Question: And this is what I was going to ask you yesterday… On global sustainability, the thing on Monday, which is that Kevin Rudd, now that it’s been confirmed that he’s one of the members of the high-level group, he said in Australia that all this… because there’s some controversy about how it may conflict with his existing, or future, duties in Australia. He said the entirety of the work of that panel will be a single meeting to attend in 2010 and two meetings in 2011; therefore, no conflict with his work. So, I just wanted to confirm that this high-level panel in this next year and nearly a half, that it is essentially asking of the members three meetings and no more.

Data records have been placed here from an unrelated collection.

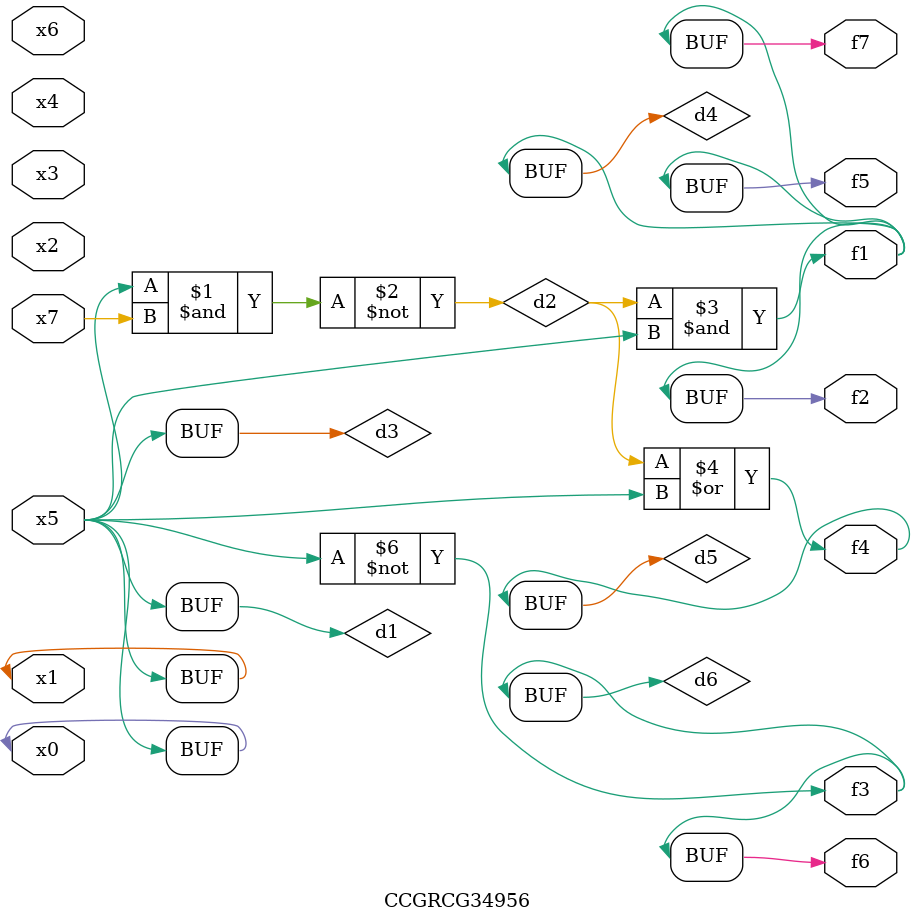
<source format=v>
module CCGRCG34956(
	input x0, x1, x2, x3, x4, x5, x6, x7,
	output f1, f2, f3, f4, f5, f6, f7
);

	wire d1, d2, d3, d4, d5, d6;

	buf (d1, x0, x5);
	nand (d2, x5, x7);
	buf (d3, x0, x1);
	and (d4, d2, d3);
	or (d5, d2, d3);
	nor (d6, d1, d3);
	assign f1 = d4;
	assign f2 = d4;
	assign f3 = d6;
	assign f4 = d5;
	assign f5 = d4;
	assign f6 = d6;
	assign f7 = d4;
endmodule

</source>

Spokesperson: That’s correct. That doesn’t mean that other things are not going on through the Secretariat, which will be coordinating the work of that panel in between those meetings. But bringing them together, and as you saw, it’s a list of august and distinguished individuals, serving and former ministers and policymakers and other people — bringing them all together at one point is obviously going to be a challenge. And therefore, that’s why you would have the meetings spaced in that way. That doesn’t mean that, in the meantime, other people are not working on pulling together the different strands that will end up helping those panel members when they meet, and then moving towards the final outcome to present to the Secretary-General at the other end of 2011.
Question: Okay, but the meeting that was characterized as a courtesy call by Mr. Rudd, and I think Janos Pasztor has now said it was discussed, this position was discussed at that meeting. Is that consistent with it being just a courtesy call? Or it just was part of… did it have to remain confidential until his name was on it?
Spokesperson: When you’re putting together a panel, you take into account many factors and individuals, and the panel was ready when it was ready. And it was announced when it was announced.
Alright? Thank you very much. Have a good afternoon.